Fans noticed that Simmonds, Kadri, Anthony Duclair and Matt Dumba didn’t wear their respective team sweaters in the spot.
“We don’t really have an ongoing relationship with the NHL, and I think that’s why we weren’t allowed to use our NHL equipment, logos, and things of that manner,” Simmonds says.
“The most important thing is just getting this campaign out in front of the hockey world’s eyes, for everyone to realize what actually is going on behind the scenes. So, it’s unfortunate we don’t have a working relationship with the NHL, but it is what it is. And we’re going to continue to forge forward and try to make a difference in our game.”
11. Jack Eichel says he felt “like a kid at Christmas” joining his Vegas Golden Knights mates on-ice this week.
He’ll take his time getting his timing back and conditioning up to par, but Eichel has been torching defenders in his red, no-contact practice sweater so often that Alex Pietrangelo jokingly complained that it wasn’t fair that they can’t hit him.
“I’m not in a rush right now,” says Eichel, who wants to feel comfortable before entering the lineup.
Thing is, he used to be in a rush for Beijing.
The NHL’s pullout from the Olympics has replaced some urgency with caution here.
“Like a lot of players, I was very frustrated. I’m not saying that I would have been back and healthy and ready to compete at the Olympics — but I’m also not saying that I wouldn’t have been,” Eichel said. “Definitely frustrated with the decision.”
So smooth was the artificial disk replacement surgery that the centremen went out to dinner with his parents later that night after going under the knife.
Yes, Eichel had a long conversation about the procedure with Chicago’s Tyler Johnson, who underwent the same ADR surgery shortly afterward.
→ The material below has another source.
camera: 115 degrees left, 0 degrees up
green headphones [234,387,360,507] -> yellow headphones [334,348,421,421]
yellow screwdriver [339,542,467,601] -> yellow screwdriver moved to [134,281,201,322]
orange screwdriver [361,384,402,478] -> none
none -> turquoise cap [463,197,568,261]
12. Time flies. Penguins don’t.
I was blown away by this Pittsburgh record, which speaks so much to this trio’s success but also management’s commitment to keeping a championship engine intact.
One would guess the ’70s Canadiens, ’80s Islanders or Oilers, ’90s Red Wings or ’00s Devils might have three guys that stuck together longer.
Although there’s no guarantee this threesome makes it to Season 17 — with Evgeni Malkin and Kris Letang both pending UFAs — this is a mind-blowing accomplishment in the salary cap era.